▶ **Your assignment**
Select and reproduce each line of the listing below that bears the string "APERTURE".

▶ **Material to process**
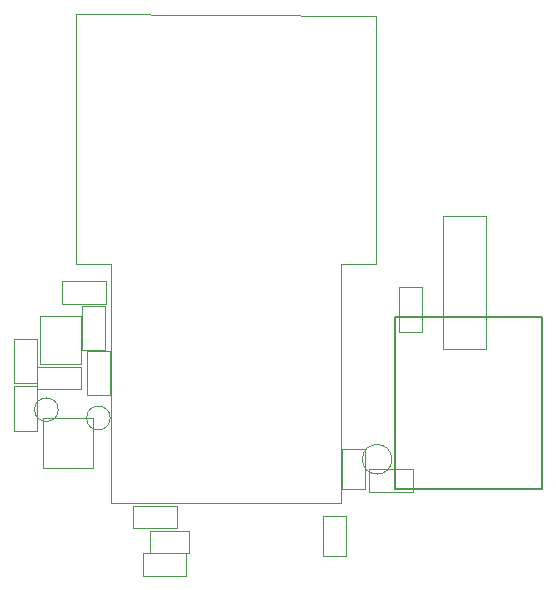
<source format=gbr>
%TF.GenerationSoftware,KiCad,Pcbnew,8.0.1*%
%TF.CreationDate,2024-05-06T20:31:10+02:00*%
%TF.ProjectId,smartknob,736d6172-746b-46e6-9f62-2e6b69636164,rev?*%
%TF.SameCoordinates,Original*%
%TF.FileFunction,Other,User*%
%FSLAX46Y46*%
G04 Gerber Fmt 4.6, Leading zero omitted, Abs format (unit mm)*
G04 Created by KiCad (PCBNEW 8.0.1) date 2024-05-06 20:31:10*
%MOMM*%
%LPD*%
G01*
G04 APERTURE LIST*
%ADD10C,0.050000*%
%ADD11C,0.150000*%
G04 APERTURE END LIST*
D10*
%TO.C,U2*%
X98300000Y-74350000D02*
X98300000Y-78450000D01*
X98300000Y-78450000D02*
X101700000Y-78450000D01*
X101700000Y-74350000D02*
X98300000Y-74350000D01*
X101700000Y-78450000D02*
X101700000Y-74350000D01*
%TO.C,C7*%
X96020000Y-80320000D02*
X97980000Y-80320000D01*
X96020000Y-84080000D02*
X96020000Y-80320000D01*
X97980000Y-80320000D02*
X97980000Y-84080000D01*
X97980000Y-84080000D02*
X96020000Y-84080000D01*
%TO.C,R19*%
X123850000Y-85620000D02*
X125750000Y-85620000D01*
X123850000Y-88980000D02*
X123850000Y-85620000D01*
X125750000Y-85620000D02*
X125750000Y-88980000D01*
X125750000Y-88980000D02*
X123850000Y-88980000D01*
%TO.C,R5*%
X107532500Y-92550000D02*
X110892500Y-92550000D01*
X107532500Y-94450000D02*
X107532500Y-92550000D01*
X110892500Y-92550000D02*
X110892500Y-94450000D01*
X110892500Y-94450000D02*
X107532500Y-94450000D01*
%TO.C,R9*%
X126150000Y-87350000D02*
X129850000Y-87350000D01*
X126150000Y-89250000D02*
X126150000Y-87350000D01*
X129850000Y-87350000D02*
X129850000Y-89250000D01*
X129850000Y-89250000D02*
X126150000Y-89250000D01*
%TO.C,TP2*%
X104200000Y-83000000D02*
G75*
G02*
X102200000Y-83000000I-1000000J0D01*
G01*
X102200000Y-83000000D02*
G75*
G02*
X104200000Y-83000000I1000000J0D01*
G01*
%TO.C,TP4*%
X99800000Y-82300000D02*
G75*
G02*
X97800000Y-82300000I-1000000J0D01*
G01*
X97800000Y-82300000D02*
G75*
G02*
X99800000Y-82300000I1000000J0D01*
G01*
%TO.C,R1*%
X101850000Y-73550000D02*
X103750000Y-73550000D01*
X101850000Y-77250000D02*
X101850000Y-73550000D01*
X103750000Y-73550000D02*
X103750000Y-77250000D01*
X103750000Y-77250000D02*
X101850000Y-77250000D01*
%TO.C,C1*%
X102220000Y-77320000D02*
X104180000Y-77320000D01*
X102220000Y-81080000D02*
X102220000Y-77320000D01*
X104180000Y-77320000D02*
X104180000Y-81080000D01*
X104180000Y-81080000D02*
X102220000Y-81080000D01*
D11*
%TO.C,U9*%
X128300000Y-74450000D02*
X140750000Y-74450000D01*
X128300000Y-89050000D02*
X128300000Y-74450000D01*
X140750000Y-74450000D02*
X140750000Y-89050000D01*
X140750000Y-89050000D02*
X128300000Y-89050000D01*
D10*
%TO.C,R8*%
X106950000Y-94450000D02*
X110650000Y-94450000D01*
X106950000Y-96350000D02*
X106950000Y-94450000D01*
X110650000Y-94450000D02*
X110650000Y-96350000D01*
X110650000Y-96350000D02*
X106950000Y-96350000D01*
%TO.C,U7*%
X98480000Y-83017500D02*
X98480000Y-87257500D01*
X98480000Y-87257500D02*
X102720000Y-87257500D01*
X102720000Y-83017500D02*
X98480000Y-83017500D01*
X102720000Y-87257500D02*
X102720000Y-83017500D01*
%TO.C,BOT*%
X128050000Y-86500000D02*
G75*
G02*
X125550000Y-86500000I-1250000J0D01*
G01*
X125550000Y-86500000D02*
G75*
G02*
X128050000Y-86500000I1250000J0D01*
G01*
%TO.C,R7*%
X106150000Y-90450000D02*
X109850000Y-90450000D01*
X106150000Y-92350000D02*
X106150000Y-90450000D01*
X109850000Y-90450000D02*
X109850000Y-92350000D01*
X109850000Y-92350000D02*
X106150000Y-92350000D01*
%TO.C,U1*%
X101300000Y-48810000D02*
X101300000Y-70000000D01*
X101300000Y-70000000D02*
X104250000Y-70000000D01*
X104250000Y-90200000D02*
X104250000Y-70000000D01*
X104250000Y-90200000D02*
X123750000Y-90200000D01*
X123750000Y-70000000D02*
X123750000Y-90200000D01*
X123750000Y-70000000D02*
X126700000Y-70000000D01*
X126700000Y-49000000D02*
X101300000Y-48810000D01*
X126700000Y-70000000D02*
X126700000Y-49000000D01*
%TO.C,C6*%
X128620000Y-71920000D02*
X130580000Y-71920000D01*
X128620000Y-75680000D02*
X128620000Y-71920000D01*
X130580000Y-71920000D02*
X130580000Y-75680000D01*
X130580000Y-75680000D02*
X128620000Y-75680000D01*
%TO.C,R6*%
X122250000Y-91320000D02*
X124150000Y-91320000D01*
X122250000Y-94680000D02*
X122250000Y-91320000D01*
X124150000Y-91320000D02*
X124150000Y-94680000D01*
X124150000Y-94680000D02*
X122250000Y-94680000D01*
%TO.C,R4*%
X98000000Y-78650000D02*
X101700000Y-78650000D01*
X98000000Y-80550000D02*
X98000000Y-78650000D01*
X101700000Y-78650000D02*
X101700000Y-80550000D01*
X101700000Y-80550000D02*
X98000000Y-80550000D01*
%TO.C,J4*%
X132400000Y-65920000D02*
X132400000Y-77120000D01*
X132400000Y-77120000D02*
X136000000Y-77120000D01*
X136000000Y-65920000D02*
X132400000Y-65920000D01*
X136000000Y-77120000D02*
X136000000Y-65920000D01*
%TO.C,C2*%
X96020000Y-76320000D02*
X97980000Y-76320000D01*
X96020000Y-80080000D02*
X96020000Y-76320000D01*
X97980000Y-76320000D02*
X97980000Y-80080000D01*
X97980000Y-80080000D02*
X96020000Y-80080000D01*
%TO.C,C4*%
X100120000Y-71420000D02*
X103880000Y-71420000D01*
X100120000Y-73380000D02*
X100120000Y-71420000D01*
X103880000Y-71420000D02*
X103880000Y-73380000D01*
X103880000Y-73380000D02*
X100120000Y-73380000D01*
%TD*%
M02*

</source>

▶ **Written answer**
G04 APERTURE LIST*
G04 APERTURE END LIST*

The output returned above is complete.